Hollanda Festivali, İkinci Dünya Savaşı sonrasında yaralarını sarmaya çalışan Avrupa’nın birçok şehrinde düzenlenmeye başlanan sanat festivallerinden biri. Özellikle müzik ve gösteri sanatları alanlarında tüm dünyadan sanatçıları buluşturan ve birçok önemli prömiyer gerçekleştiren festivalin 72. edisyonunu Mehmet Kerem Özel takip etti
☕️ 12 dakikalık okuma
aus LICHT, Day 2 Luzifers Tanz © Ruth & Martin Walz, Dutch National Opera 2507
William Kentridge ve “Daha az iyi fikir”
Hollanda Festivali’nin programı, İKSV İstanbul Festivali’nin eski hali gibi, konserlerden gösteri sanatlarına, sergilerden film gösterimlerine sanatın bütün türlerini içeriyor. Hollanda’nın yanı sıra dünyanın prestijli ve önemli sanat etkinliklerinden biri olmaya devam eden festival yıllardır, özellikle müzik ve gösteri sanatları alanlarında dünyadan geniş bir yelpazede davet ettiği sanatçıları buluşturan ve birçok önemli dünya prömiyeri gerçekleştiren bir nirengi noktası konumunda.
Bu yıldan itibaren yeni bir uygulamayla festivalin artistik programının bir bölümü “Ortak sanatçı” olarak belirlenen bir veya iki sanatçıyla birlikte oluşturuluyor. Bu yılın ortak sanatçıları Güney Afrikalı görsel sanatçı ve tiyatro yönetmeni William Kentridge ile Kongolu dansçı-koreograf Faustin Linyekula idi. Festival Kentridge ile Linyekula’ya iki hafta boyunca Amsterdam’ın canlı, çok kültürlü ve deneysel işlere kapılarını sonunda kadar açan Frascati salonlarını emanet etti. Onlar da kendi işlerinin yanı sıra davet ettikleri sanatçılarla Frascati’yi daha da sinerjik bir etkinlik alanına çevirdiler. Dans ve tiyatro gösterileri, söyleşi ve yuvarlak masa toplantıları, enstalasyonlar ve performansların yanı sıra Kentridge’in beş yıl önce Johannesburg’un bir banliyösünde açtığı The Centre for the Less Good Idea’nın (Daha Az İyi Fikir İçin Merkez) geçen yıl ve bu sezonki gösteri ve sergi programlarından seçkiler Frascati’deydi. Kentridge özellikle bu merkezin gösterilerinde, kanatları altına aldığı Güney Afrikalı genç sanatçıları yalnız bırakmadı, orta metrajlı (yaklaşık 40 dakika süren) işlerin öncesinde, konferans formatındaki ünlü performanslarından birkaçını sergiledi.

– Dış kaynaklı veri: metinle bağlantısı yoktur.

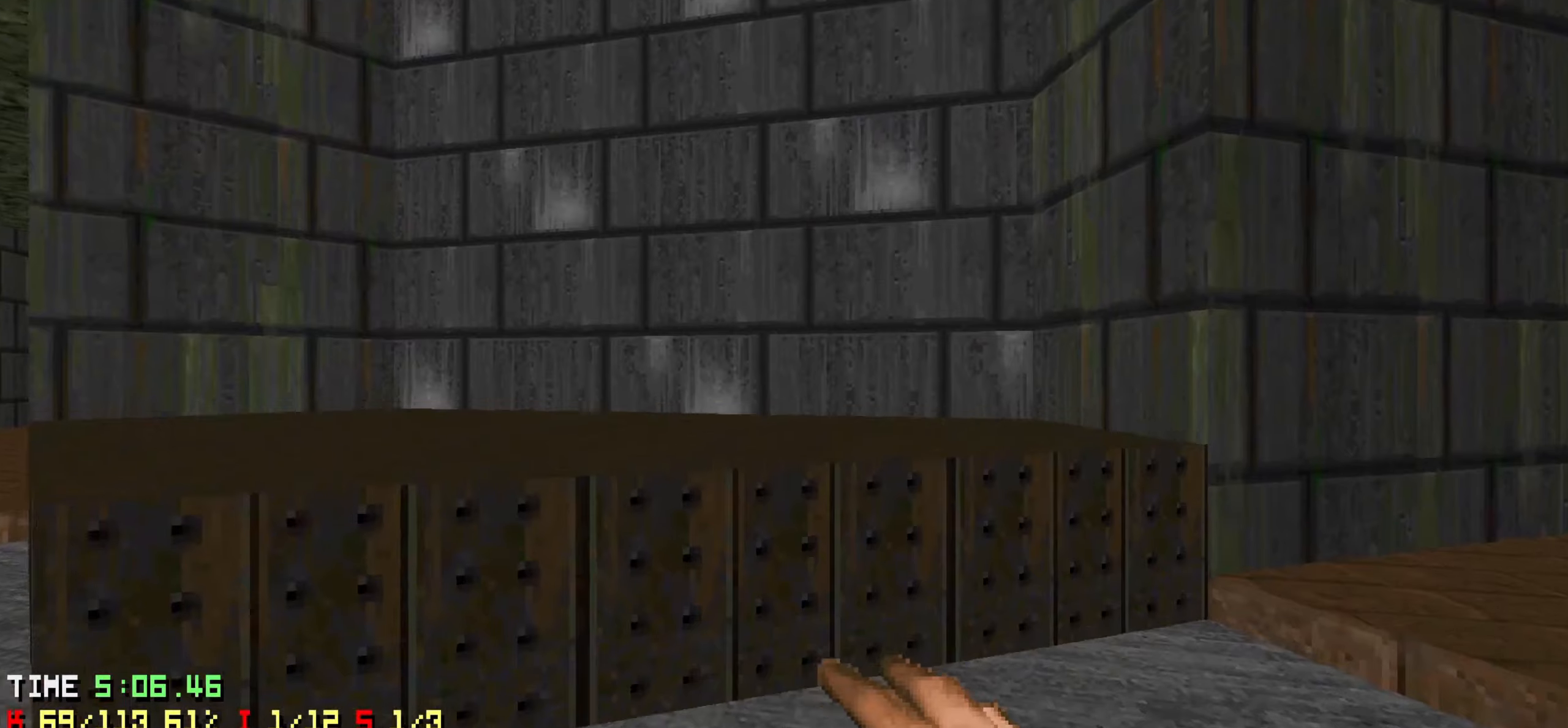
{"keys": ["a", "w"], "mouse": [], "mouse_move": "right", "events": [[116, "d", "up"], [250, "w", "down"], [433, "a", "down"]]}
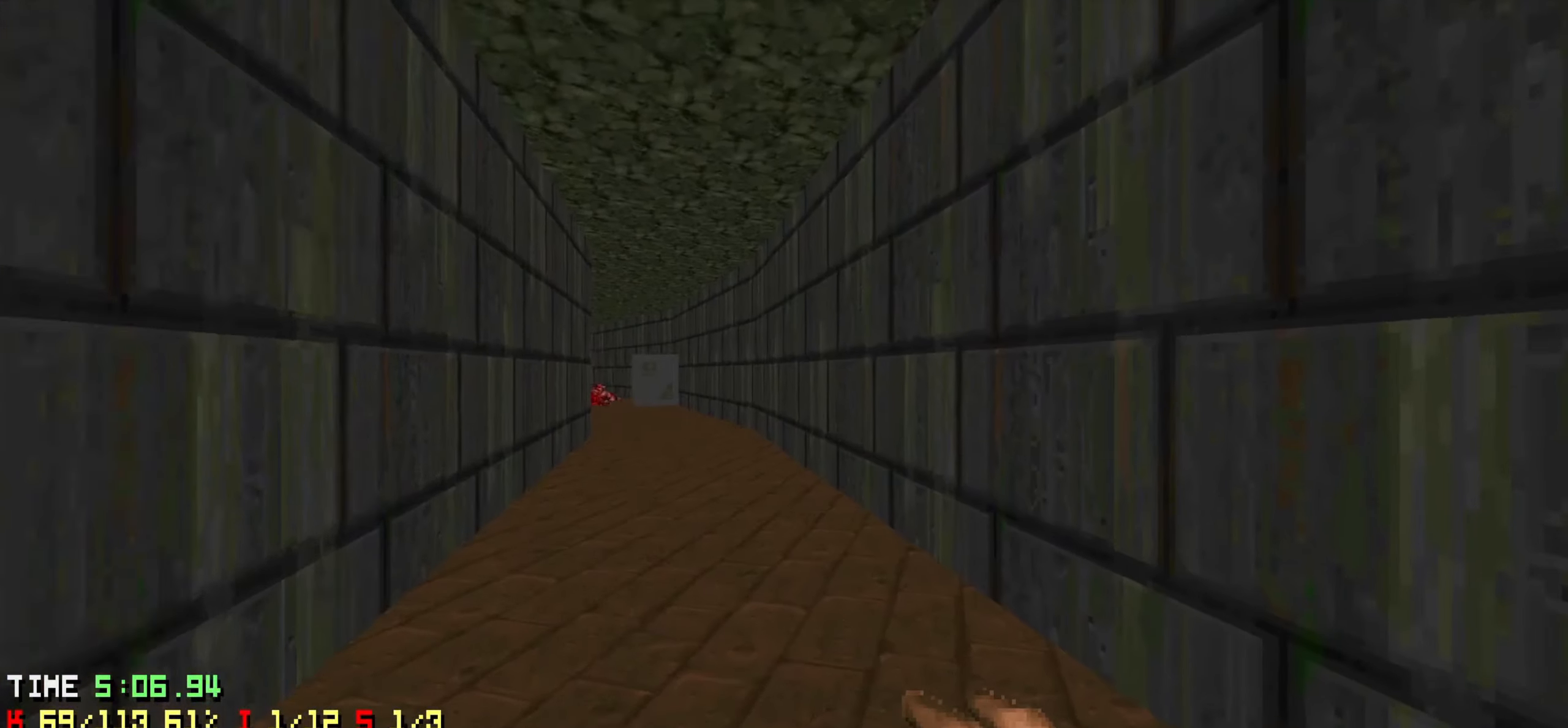
{"keys": ["d", "w"], "mouse": [], "mouse_move": "left", "events": [[33, "a", "up"], [166, "d", "down"], [316, "d", "up"], [416, "d", "down"]]}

A Defence for the Less Good Idea (Daha Az İyi Fikir için bir Savunma) Kentridge’in bu merkezi kurma hikayesini, nedenlerini, merkezin yapısını ve amaçlarını tipik Kentridge’vari bir estetikle, yani sahnenin arkasındaki beyazperdeye yansıtılan çizimlerinden oluşan hareketli görüntülerle senkronize bir anlatımla ortaya koyan bir gösteriydi. 2017’de New York’ta prömiyer yapan Ursonate ise ünlü Dadaist Kurt Schwitters’in aynı adlı performansının yine Kentridge estetiğine uyarlanmış haliydi. Ağızdan çıkan anlamsız seslerden oluşan bu kaotik ses senfonisine, sonlara doğru çalgılarıyla bazı müzisyenler de eşlik ettiler. Kentridge’in performansları iki akşam da Gregory Maqoma ile Nhlanhla Mahlangu’nun koreografileriyle devam etti: Requem Request (Ağıt Arzusu) ve Enyangeni (Yükselen). İki yapıt da Zulu folklörünün gerek müzikal gerekse koreografik öğelerini içeriyordu, ancak çağdaş bir anlayışla sahneye konmuştu.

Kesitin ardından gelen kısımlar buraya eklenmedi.